**Cara Mengerjakan:** Tulis ulang bagian teks tentang pandangan Donald Trump terhadap Islam, yaitu dari "Setelah memposting kekecewaannya" sampai "komunitas Muslim Amerika.", dengan mengganti "Fox News" menjadi "CNN".

**Kutipan Tersedia:**

────────────────────────────────────────

Donald Trump: “Islam Itu Biang Masalah, Islam itu Berbahaya!”
Setelah memposting kekecewaannya atas kehadiran para pimpinan DPR RI Ketua DPR Setya Novanto dan Wakil Ketua Fadli Zon, Imam Sahmsi Ali lebih jauh membuka latar belakang kekecewaan itu.
Menurut mantan Imam Besar Masjid New York, AS, itu, ia pernah berjumpa dengan Trump dan mendapati calon presiden AS dari Partai Republik itu telah lama memelihara kecenderungan kebencian terhadap Islam.
Berikut postingan lengkap Imam Shamsi Ali:
"Sekitar tiga tahun lalu saya dikejutkan oleh sebuah wawancara Fox News bersama Donald Trump (DT), raja properti Amerika Serikat. Dalam wawancara itu DT ditanya pendapatnya tentang Islam dan komunitas Muslim Amerika.
Sungguh jawaban DT sangat mengejutkan sekaligus menyakitkan. "Islam itu masalah. Dan komunitas Muslim itu berbahaya", kata DT saat itu.

────────────────────────────────────────

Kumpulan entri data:
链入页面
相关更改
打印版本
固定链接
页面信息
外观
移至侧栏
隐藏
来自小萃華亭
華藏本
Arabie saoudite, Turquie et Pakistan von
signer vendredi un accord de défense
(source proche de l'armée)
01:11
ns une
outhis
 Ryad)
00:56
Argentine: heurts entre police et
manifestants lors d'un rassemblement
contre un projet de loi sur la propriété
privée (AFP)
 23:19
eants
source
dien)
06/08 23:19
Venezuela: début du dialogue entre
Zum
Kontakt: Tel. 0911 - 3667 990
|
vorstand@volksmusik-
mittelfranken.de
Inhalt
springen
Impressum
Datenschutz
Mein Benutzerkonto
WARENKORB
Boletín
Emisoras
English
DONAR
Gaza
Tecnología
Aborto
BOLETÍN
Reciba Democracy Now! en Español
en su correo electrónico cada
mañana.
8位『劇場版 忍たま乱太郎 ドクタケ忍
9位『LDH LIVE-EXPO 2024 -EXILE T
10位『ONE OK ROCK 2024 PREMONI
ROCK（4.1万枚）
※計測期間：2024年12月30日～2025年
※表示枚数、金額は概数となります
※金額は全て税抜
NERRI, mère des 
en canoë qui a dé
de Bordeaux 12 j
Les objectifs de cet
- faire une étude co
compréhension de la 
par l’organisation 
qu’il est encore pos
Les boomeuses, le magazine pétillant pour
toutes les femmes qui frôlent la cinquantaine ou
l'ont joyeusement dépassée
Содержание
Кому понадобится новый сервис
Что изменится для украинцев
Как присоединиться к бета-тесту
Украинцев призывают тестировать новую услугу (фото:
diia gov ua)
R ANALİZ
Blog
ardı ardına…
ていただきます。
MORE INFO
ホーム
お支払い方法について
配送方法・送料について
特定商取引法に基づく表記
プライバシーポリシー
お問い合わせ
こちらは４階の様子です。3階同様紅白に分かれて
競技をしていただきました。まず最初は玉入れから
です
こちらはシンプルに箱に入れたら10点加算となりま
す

────────────────────────────────────────

**Ruang Jawaban:**
Setelah memposting kekecewaannya atas kehadiran para pimpinan DPR RI Ketua DPR Setya Novanto dan Wakil Ketua Fadli Zon, Imam Sahmsi Ali lebih jauh membuka latar belakang kekecewaan itu.
Menurut mantan Imam Besar Masjid New York, AS, itu, ia pernah berjumpa dengan Trump dan mendapati calon presiden AS dari Partai Republik itu telah lama memelihara kecenderungan kebencian terhadap Islam.
Berikut postingan lengkap Imam Shamsi Ali:
"Sekitar tiga tahun lalu saya dikejutkan oleh sebuah wawancara CNN bersama Donald Trump (DT), raja properti Amerika Serikat. Dalam wawancara itu DT ditanya pendapatnya tentang Islam dan komunitas Muslim Amerika.